◆ Provided material
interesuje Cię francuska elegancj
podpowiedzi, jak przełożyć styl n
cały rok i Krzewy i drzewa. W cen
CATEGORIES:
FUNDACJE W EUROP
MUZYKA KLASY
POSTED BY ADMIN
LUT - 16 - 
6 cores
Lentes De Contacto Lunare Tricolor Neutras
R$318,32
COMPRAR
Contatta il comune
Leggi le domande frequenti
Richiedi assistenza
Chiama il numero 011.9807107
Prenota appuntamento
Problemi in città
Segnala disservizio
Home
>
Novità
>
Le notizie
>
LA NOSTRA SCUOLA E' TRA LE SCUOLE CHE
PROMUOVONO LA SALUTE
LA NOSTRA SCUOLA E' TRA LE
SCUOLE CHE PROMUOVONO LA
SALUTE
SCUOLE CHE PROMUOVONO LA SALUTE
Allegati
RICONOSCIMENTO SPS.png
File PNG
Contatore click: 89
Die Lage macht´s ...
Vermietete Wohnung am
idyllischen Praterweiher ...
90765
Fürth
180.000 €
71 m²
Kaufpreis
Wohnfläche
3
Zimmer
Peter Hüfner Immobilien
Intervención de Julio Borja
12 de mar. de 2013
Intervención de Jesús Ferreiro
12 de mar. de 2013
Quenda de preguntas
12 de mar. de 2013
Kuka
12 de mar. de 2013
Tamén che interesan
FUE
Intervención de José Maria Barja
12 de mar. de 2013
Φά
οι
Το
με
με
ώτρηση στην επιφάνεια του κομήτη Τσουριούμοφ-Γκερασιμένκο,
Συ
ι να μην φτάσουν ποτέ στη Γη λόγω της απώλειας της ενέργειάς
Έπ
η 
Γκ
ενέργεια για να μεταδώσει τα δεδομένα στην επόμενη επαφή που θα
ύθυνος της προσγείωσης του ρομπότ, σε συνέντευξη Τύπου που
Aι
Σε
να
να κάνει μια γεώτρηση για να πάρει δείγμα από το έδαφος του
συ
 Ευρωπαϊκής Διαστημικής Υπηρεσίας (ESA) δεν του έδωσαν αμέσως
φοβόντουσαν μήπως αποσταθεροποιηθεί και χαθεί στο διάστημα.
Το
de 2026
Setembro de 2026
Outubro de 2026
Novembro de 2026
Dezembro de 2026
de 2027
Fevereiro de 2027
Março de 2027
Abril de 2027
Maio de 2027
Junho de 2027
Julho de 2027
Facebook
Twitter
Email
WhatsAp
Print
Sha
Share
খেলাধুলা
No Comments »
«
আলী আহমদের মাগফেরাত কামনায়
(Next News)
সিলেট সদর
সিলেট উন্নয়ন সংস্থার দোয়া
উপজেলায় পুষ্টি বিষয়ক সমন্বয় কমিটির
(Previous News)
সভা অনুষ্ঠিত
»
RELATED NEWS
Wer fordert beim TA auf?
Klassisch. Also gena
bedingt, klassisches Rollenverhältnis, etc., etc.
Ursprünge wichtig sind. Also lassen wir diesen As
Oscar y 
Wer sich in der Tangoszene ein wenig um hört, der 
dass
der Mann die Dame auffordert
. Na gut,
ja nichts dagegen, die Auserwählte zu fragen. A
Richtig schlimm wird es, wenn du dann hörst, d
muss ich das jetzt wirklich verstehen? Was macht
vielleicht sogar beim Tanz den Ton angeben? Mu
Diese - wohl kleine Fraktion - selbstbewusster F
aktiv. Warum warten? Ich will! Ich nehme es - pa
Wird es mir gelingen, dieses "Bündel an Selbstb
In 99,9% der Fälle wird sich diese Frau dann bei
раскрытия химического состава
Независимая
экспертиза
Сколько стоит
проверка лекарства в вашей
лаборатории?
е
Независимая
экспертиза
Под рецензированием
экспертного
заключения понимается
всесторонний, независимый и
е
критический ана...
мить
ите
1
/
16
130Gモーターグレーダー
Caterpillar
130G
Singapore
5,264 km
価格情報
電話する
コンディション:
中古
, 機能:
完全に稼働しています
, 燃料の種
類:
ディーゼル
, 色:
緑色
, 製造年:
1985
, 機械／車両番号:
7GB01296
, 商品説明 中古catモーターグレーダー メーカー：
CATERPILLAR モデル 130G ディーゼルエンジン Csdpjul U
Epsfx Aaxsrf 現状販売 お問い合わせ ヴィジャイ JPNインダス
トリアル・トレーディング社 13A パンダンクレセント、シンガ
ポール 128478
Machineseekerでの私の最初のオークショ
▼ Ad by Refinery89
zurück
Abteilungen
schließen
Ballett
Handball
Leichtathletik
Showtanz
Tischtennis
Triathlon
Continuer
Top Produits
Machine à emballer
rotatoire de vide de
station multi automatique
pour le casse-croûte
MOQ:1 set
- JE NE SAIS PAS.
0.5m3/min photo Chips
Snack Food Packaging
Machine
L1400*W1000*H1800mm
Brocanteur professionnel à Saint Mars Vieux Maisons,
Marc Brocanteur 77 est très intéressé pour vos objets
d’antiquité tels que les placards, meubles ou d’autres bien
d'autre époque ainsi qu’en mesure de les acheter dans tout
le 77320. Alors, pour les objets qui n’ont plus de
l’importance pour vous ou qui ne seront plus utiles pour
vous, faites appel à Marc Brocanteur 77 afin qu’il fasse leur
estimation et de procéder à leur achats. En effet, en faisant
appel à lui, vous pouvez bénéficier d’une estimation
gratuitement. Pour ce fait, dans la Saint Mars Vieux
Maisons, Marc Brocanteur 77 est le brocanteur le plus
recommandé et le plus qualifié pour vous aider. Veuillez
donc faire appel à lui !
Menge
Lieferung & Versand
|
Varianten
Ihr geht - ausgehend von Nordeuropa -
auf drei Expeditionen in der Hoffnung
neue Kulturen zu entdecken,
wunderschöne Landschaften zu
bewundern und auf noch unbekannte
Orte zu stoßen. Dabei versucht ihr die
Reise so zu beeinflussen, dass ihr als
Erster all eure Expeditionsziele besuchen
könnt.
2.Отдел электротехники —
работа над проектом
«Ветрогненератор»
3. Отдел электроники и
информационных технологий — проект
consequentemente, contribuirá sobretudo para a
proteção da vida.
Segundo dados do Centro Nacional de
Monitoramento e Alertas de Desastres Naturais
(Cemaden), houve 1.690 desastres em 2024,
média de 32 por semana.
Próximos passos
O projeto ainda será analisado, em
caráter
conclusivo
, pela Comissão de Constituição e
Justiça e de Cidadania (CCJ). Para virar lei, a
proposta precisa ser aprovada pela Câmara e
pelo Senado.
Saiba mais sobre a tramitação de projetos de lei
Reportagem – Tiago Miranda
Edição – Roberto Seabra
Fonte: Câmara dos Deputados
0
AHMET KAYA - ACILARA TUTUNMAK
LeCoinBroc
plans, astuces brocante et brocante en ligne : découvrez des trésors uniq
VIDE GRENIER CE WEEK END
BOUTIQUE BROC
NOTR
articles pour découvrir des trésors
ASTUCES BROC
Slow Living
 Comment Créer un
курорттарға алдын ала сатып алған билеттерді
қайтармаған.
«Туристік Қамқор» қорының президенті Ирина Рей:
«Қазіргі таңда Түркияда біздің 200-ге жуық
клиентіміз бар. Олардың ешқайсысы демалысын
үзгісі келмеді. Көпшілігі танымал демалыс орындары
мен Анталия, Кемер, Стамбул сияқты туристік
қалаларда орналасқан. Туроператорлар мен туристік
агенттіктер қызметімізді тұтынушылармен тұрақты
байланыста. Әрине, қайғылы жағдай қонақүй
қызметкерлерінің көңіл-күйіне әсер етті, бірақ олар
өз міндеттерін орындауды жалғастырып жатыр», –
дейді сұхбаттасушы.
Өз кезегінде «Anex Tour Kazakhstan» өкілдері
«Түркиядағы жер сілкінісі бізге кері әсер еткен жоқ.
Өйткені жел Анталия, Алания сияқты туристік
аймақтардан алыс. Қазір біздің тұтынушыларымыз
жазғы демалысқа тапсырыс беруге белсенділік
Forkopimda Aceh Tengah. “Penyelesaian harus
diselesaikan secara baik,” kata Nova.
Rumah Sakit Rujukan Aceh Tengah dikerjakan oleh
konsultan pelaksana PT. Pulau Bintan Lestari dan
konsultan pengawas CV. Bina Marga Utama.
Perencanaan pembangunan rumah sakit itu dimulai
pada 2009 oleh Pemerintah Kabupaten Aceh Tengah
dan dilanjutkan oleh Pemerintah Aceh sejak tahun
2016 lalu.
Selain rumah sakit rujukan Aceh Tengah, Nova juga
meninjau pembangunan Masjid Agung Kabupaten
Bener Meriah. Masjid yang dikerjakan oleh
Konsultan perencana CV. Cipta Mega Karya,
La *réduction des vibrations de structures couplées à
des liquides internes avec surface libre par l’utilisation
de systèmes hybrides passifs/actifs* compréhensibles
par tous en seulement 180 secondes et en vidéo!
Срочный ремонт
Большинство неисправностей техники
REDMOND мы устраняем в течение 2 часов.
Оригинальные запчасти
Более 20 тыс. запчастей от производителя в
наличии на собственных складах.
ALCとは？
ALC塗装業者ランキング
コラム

◆ Aim of the task
In the records above, find each line holding "Nova" and copy it.

◆ Solution to this task
diselesaikan secara baik,” kata Nova.
Selain rumah sakit rujukan Aceh Tengah, Nova juga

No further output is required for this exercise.